(Beginning of Supplied material)
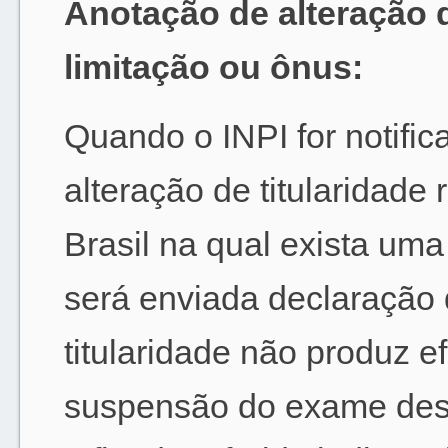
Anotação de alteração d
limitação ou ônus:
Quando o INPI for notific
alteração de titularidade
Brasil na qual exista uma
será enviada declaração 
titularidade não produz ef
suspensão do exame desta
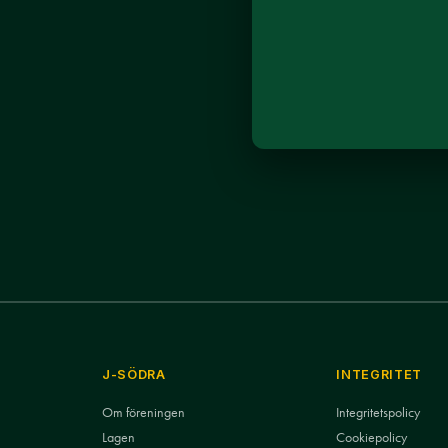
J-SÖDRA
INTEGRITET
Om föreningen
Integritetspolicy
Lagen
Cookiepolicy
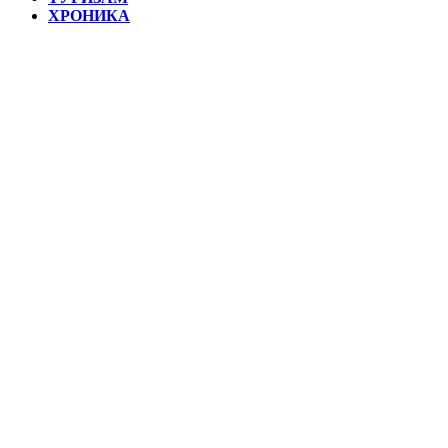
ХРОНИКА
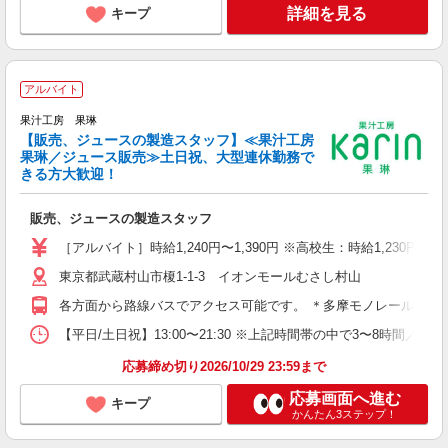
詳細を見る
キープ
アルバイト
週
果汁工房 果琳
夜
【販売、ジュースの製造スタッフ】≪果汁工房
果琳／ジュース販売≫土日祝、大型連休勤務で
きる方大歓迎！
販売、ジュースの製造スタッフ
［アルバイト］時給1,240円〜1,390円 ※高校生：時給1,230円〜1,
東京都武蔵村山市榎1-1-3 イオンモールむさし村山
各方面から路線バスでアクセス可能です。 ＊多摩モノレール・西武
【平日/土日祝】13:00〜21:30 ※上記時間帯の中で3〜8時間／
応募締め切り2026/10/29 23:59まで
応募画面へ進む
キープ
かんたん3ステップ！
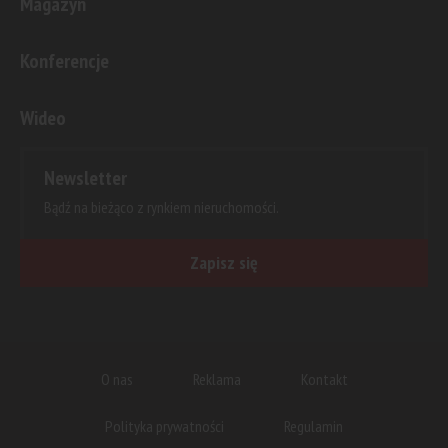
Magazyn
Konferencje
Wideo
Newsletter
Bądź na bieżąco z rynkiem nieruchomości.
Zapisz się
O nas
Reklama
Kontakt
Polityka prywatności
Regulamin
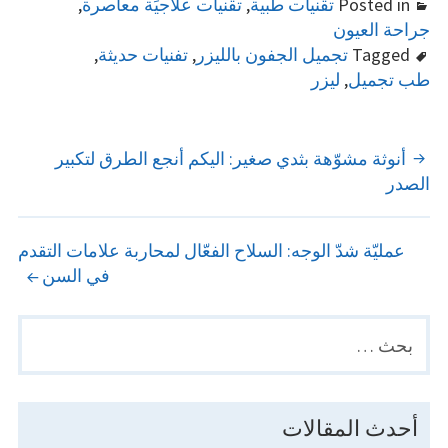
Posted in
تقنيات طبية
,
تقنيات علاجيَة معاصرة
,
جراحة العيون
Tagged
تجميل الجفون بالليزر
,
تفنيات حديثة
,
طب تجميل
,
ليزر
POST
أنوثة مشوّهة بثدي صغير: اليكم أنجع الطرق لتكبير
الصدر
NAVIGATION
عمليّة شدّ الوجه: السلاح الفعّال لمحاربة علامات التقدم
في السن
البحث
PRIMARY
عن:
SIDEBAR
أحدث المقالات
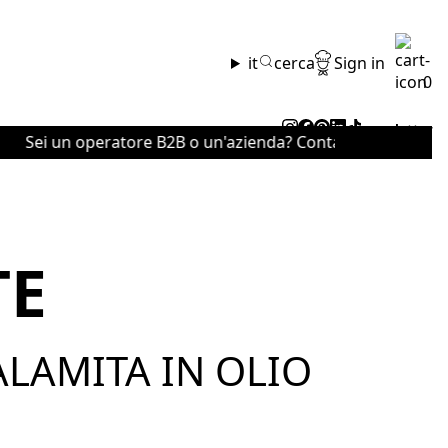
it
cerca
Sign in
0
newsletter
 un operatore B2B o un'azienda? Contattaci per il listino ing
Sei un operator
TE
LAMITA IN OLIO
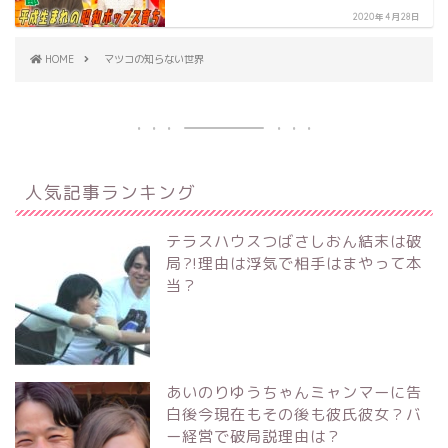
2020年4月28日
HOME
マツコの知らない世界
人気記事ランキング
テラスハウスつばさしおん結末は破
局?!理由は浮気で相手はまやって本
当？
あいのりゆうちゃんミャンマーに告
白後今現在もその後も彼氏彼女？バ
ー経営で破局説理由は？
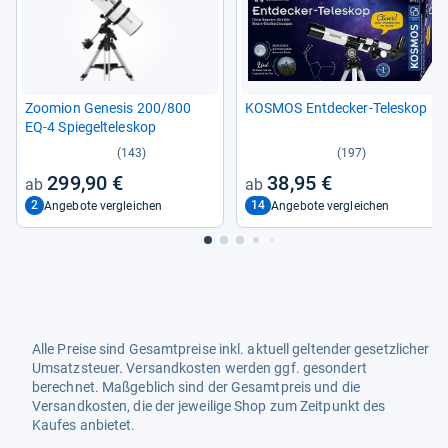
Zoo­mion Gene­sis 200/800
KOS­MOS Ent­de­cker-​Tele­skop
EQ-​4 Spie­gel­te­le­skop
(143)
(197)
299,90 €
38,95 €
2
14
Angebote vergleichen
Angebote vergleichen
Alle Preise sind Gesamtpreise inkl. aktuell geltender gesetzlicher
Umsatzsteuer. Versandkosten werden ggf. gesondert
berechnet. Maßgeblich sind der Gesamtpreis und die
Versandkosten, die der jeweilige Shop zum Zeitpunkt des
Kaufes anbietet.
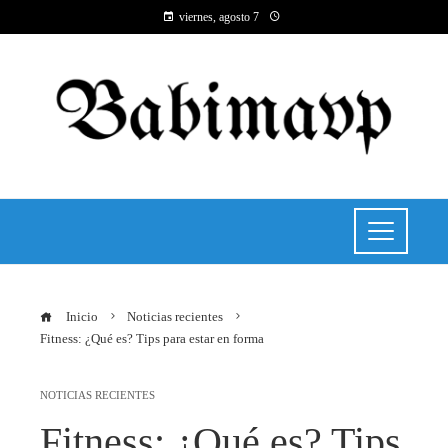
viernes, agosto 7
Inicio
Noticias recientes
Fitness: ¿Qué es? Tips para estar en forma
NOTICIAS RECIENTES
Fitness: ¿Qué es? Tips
(End of Supplied material)
_What the task requires_. Rewrite the text read from these records, replacing every "Angebote vergleichen" with "Preise vergleichen" and changing nothing else. Leave the pictures out of your answer.

_Expected answer_.
Anotação de alteração d
limitação ou ônus:
Quando o INPI for notific
alteração de titularidade
Brasil na qual exista uma
será enviada declaração 
titularidade não produz ef
suspensão do exame desta
J-SÖDRA
INTEGRITET
Om föreningen
Integritetspolicy
Lagen
Cookiepolicy
ХРОНИКА
詳細を見る
キープ
アルバイト
週
果汁工房 果琳
夜
【販売、ジュースの製造スタッフ】≪果汁工房
果琳／ジュース販売≫土日祝、大型連休勤務で
きる方大歓迎！
販売、ジュースの製造スタッフ
［アルバイト］時給1,240円〜1,390円 ※高校生：時給1,230円〜1,
東京都武蔵村山市榎1-1-3 イオンモールむさし村山
各方面から路線バスでアクセス可能です。 ＊多摩モノレール・西武
【平日/土日祝】13:00〜21:30 ※上記時間帯の中で3〜8時間／
応募締め切り2026/10/29 23:59まで
応募画面へ進む
キープ
かんたん3ステップ！
Magazyn
Konferencje
Wideo
Newsletter
Bądź na bieżąco z rynkiem nieruchomości.
Zapisz się
O nas
Reklama
Kontakt
Polityka prywatności
Regulamin
Posted in
تقنيات طبية
,
تقنيات علاجيَة معاصرة
,
جراحة العيون
Tagged
تجميل الجفون بالليزر
,
تفنيات حديثة
,
طب تجميل
,
ليزر
POST
أنوثة مشوّهة بثدي صغير: اليكم أنجع الطرق لتكبير
الصدر
NAVIGATION
عمليّة شدّ الوجه: السلاح الفعّال لمحاربة علامات التقدم
في السن
البحث
PRIMARY
عن:
SIDEBAR
أحدث المقالات
it
cerca
Sign in
0
newsletter
 un operatore B2B o un'azienda? Contattaci per il listino ing
Sei un operator
TE
LAMITA IN OLIO
2020年4月28日
HOME
マツコの知らない世界
人気記事ランキング
テラスハウスつばさしおん結末は破
局?!理由は浮気で相手はまやって本
当？
あいのりゆうちゃんミャンマーに告
白後今現在もその後も彼氏彼女？バ
ー経営で破局説理由は？
Zoo­mion Gene­sis 200/800
KOS­MOS Ent­de­cker-​Tele­skop
EQ-​4 Spie­gel­te­le­skop
(143)
(197)
299,90 €
38,95 €
2
14
Preise vergleichen
Preise vergleichen
Alle Preise sind Gesamtpreise inkl. aktuell geltender gesetzlicher
Umsatzsteuer. Versandkosten werden ggf. gesondert
berechnet. Maßgeblich sind der Gesamtpreis und die
Versandkosten, die der jeweilige Shop zum Zeitpunkt des
Kaufes anbietet.
viernes, agosto 7
Inicio
Noticias recientes
Fitness: ¿Qué es? Tips para estar en forma
NOTICIAS RECIENTES
Fitness: ¿Qué es? Tips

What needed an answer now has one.